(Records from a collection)
= Beginning of Section =

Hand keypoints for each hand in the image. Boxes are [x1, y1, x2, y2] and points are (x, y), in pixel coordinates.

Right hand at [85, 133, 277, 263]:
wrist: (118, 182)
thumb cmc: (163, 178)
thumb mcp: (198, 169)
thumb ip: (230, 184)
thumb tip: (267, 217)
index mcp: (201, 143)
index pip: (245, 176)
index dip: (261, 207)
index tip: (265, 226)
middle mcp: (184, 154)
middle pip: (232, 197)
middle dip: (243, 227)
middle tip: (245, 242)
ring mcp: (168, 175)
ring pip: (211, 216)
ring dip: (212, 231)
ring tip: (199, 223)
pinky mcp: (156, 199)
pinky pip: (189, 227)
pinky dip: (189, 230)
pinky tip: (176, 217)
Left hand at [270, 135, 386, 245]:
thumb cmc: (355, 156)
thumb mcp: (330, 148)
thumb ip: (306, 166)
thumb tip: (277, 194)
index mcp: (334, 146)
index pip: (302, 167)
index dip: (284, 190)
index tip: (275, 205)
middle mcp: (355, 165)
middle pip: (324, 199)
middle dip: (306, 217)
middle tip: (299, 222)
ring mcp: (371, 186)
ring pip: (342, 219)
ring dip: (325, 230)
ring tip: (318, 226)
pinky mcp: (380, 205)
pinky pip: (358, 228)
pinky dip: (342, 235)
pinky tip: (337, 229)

= End of Section =
= Beginning of Section =

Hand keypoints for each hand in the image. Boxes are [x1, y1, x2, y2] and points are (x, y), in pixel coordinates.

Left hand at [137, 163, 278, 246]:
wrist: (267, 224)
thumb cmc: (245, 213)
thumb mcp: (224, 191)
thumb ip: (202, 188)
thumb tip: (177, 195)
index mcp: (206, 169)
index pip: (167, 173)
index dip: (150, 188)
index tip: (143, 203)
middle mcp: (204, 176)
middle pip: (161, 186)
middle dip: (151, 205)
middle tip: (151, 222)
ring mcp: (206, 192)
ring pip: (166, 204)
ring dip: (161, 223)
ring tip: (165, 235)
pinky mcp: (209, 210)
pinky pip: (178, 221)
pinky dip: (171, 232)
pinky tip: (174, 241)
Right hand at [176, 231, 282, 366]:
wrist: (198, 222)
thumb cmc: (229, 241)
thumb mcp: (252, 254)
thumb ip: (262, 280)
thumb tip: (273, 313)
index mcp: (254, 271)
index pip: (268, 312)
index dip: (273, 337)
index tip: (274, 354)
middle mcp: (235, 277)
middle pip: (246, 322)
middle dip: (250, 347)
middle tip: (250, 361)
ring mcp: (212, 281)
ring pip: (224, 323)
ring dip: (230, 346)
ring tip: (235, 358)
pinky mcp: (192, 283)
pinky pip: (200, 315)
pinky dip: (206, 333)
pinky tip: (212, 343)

= End of Section =

EXERCISE INSTRUCTIONS: Taking the records above, retype every line from the one with "middle mcp: (204, 176)" down to the one with "middle pip: (246, 322)", exactly and with nothing else.

TASK OUTPUT:
middle mcp: (204, 176)
middle pip: (161, 186)
middle dip: (151, 205)
middle tip: (151, 222)
ring mcp: (206, 192)
ring pip: (166, 204)
ring dip: (161, 223)
ring tip: (165, 235)
pinky mcp: (209, 210)
pinky pip: (178, 221)
pinky dip: (171, 232)
pinky tip: (174, 241)
Right hand at [176, 231, 282, 366]:
wrist: (198, 222)
thumb cmc: (229, 241)
thumb mcp: (252, 254)
thumb ip: (262, 280)
thumb tip: (273, 313)
index mcp: (254, 271)
index pip: (268, 312)
index dip: (273, 337)
index tip: (274, 354)
middle mcp: (235, 277)
middle pip: (246, 322)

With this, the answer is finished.